Veterans Affairs Officials Offer Reassurance About Troubled Hospital

Written By Unknown on Kamis, 04 April 2013 | 13.57

James Patterson for The New York Times

September Wallace, a veteran and a member of the National Guard, asking a question Wednesday at a meeting with Veterans Affairs officials in Jackson, Miss.

JACKSON, Miss. — Senior officials with the Department of Veterans Affairs said on Wednesday that they have begun taking steps to fix problems at an embattled veterans medical center here, including hiring new senior leadership, adding primary care doctors and reviewing X-rays and CT scans that might have been misread several years ago.

"There's been some negative publicity," Joe D. Battle, the medical center director, said during a public meeting called after recent reports of problems at the hospital. "We're working to change that."

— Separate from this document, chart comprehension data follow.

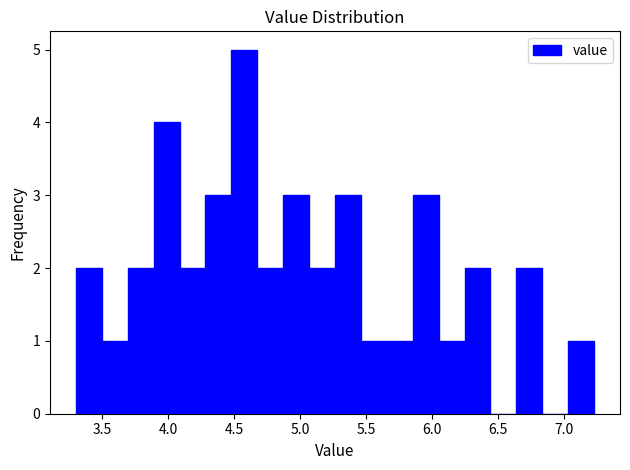

Read against the x-axis, roughly where is the centre of the tallest bar?

4.60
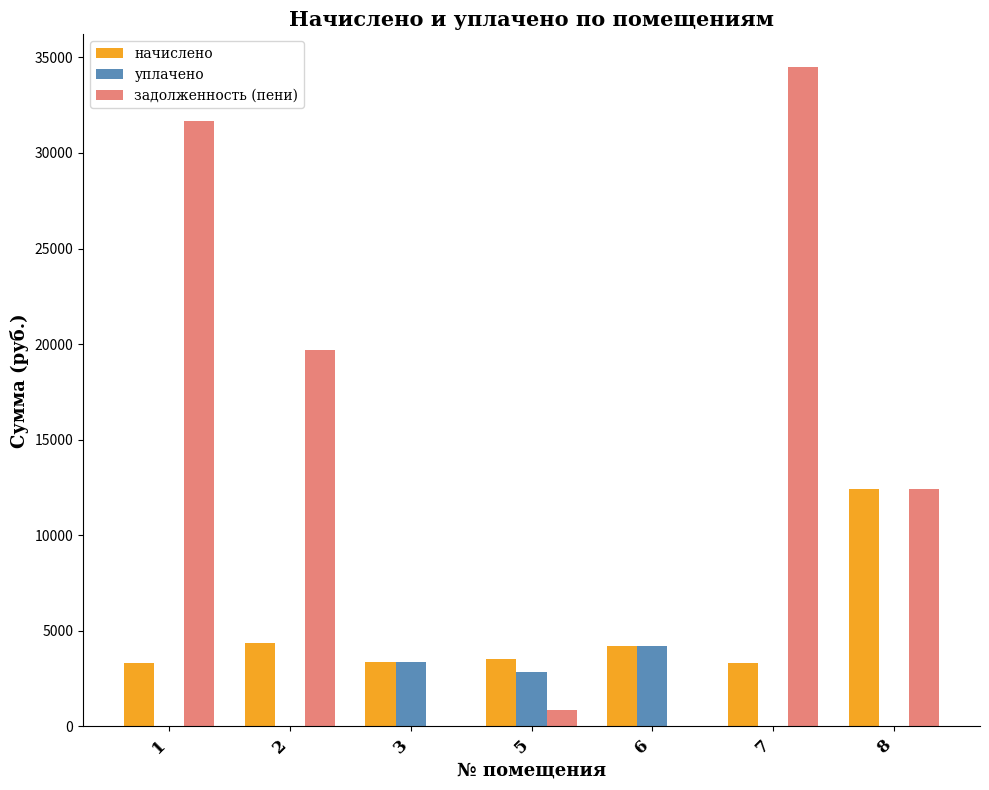

The value of уплачено at 5 is 1008.4. True or false?

False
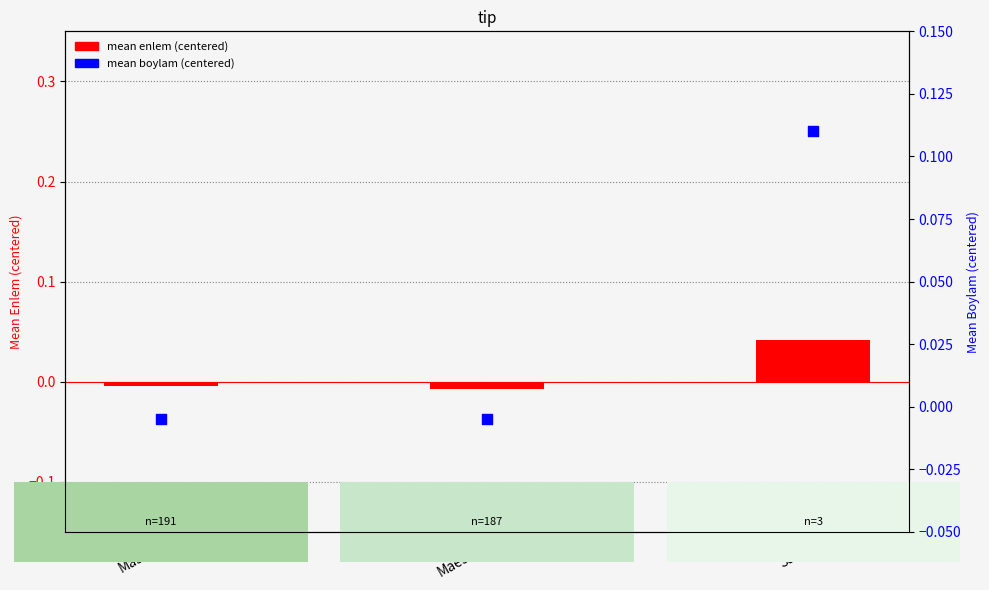

Which series contains the highest Y value?

mean boylam (centered)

But his and other officials' assurances did not go over well with some of the veterans in the packed auditorium near the Capitol here, drawing skeptical questions and a few catcalls.

"You have built yourself up so good," Charles Robinson, a Marine Corps veteran, scolded the officials during the meeting. "The things you are saying is actually not true. Your clinics, and especially your blue clinic, it's the pits. It's the garbage."

The blue clinic is one of the primary care clinics that treat veterans seeking basic care. Mr. Robinson said patients routinely wait five hours to see doctors, or more likely nurses, at the clinic, even when they have scheduled appointments.

The session was organized after the Office of Special Counsel, an executive agency that handles complaints from federal whistle-blowers, sent a report to the White House last month asserting that it had found credible evidence of a pattern of problems at the medical center that might be affecting patient care.

The problems, some of which date back at least six years, included poor sterilization procedures, chronic understaffing of the primary care unit and potentially missed diagnoses by the radiology department.

As is required by law, the Department of Veterans Affairs is investigating the allegations. The department clearly took the bad publicity seriously, sending its most senior official in charge of its sprawling hospital system, Dr. Robert A. Petzel, the under secretary for health, from Washington to address the meeting.

But Dr. Petzel made clear that he believed the Jackson medical center was in generally good shape, calling the recent reports of problems "kerfuffles" that do not reflect the hospital's high quality of care.

"When you look at the individual patients that are cared for, and you look at the cumulative data on Jackson, its quality measures, its safety measures, are above the national average," Dr. Petzel said. "This is a good place, functioning with good staff."

He added that he was confident that the three major issues raised in the special counsel report — unsterilized equipment, lack of primary care doctors and hasty reading of radiological images — "have been addressed and resolved."

Yet the complaints by about half a dozen employees to the Office of Special Counsel in recent years, some of which were echoed by members of the audience on Wednesday, raise questions about how satisfied patients or staff members really are.

Among the most serious issues raised in the special counsel report were concerns that a former radiologist at the hospital "regularly marked patients' radiology images as 'read' when, in fact, he failed to properly review the images and at times failed to review them at all," the special counsel's letter to the White House said. In some cases, fatal diseases were not diagnosed, the letter said.

Though the hospital has made staffing changes in the radiology department that have apparently improved care, one whistle-blower, a retired ophthalmologist who worked at the hospital for more than two decades, asserts that the medical center was obligated to notify every patient whose X-rays or CT scans might have been improperly reviewed to determine whether diagnoses were missed. That could involve contacting and possibly re-examining hundreds of patients.

The allegation first emerged in an employment complaint by female radiologists who said they were being discriminated against. Evidence introduced in that 2010 trial, in which the jury found in favor of the women, suggested that the former radiologist mishandled more than 50 cases.

After that trial, those 50 cases were reviewed by an outside panel of experts who concluded that the mistakes were mostly inconsequential. As a result, the hospital decided it did not need to notify every patient whose images had been read by that radiologist.

Now, after the special counsel's new report, the department has sent those suspect cases to another panel of independent experts. But Dr. Petzel said he expected the panel to find nothing new, meaning no broad notification of patients would be required. "I think that is finished," he said.

During the session, Mr. Battle, the medical center director, said the hospital was recruiting a new medical director and a new nurse executive. Last year, the hospital's most senior nurse, Dorothy White-Taylor, was arrested on a charge of fraudulently obtaining a painkiller. The charge was dropped in one county, but is pending in another.

"We need to think about it as a new day," Mr. Battle told the crowd.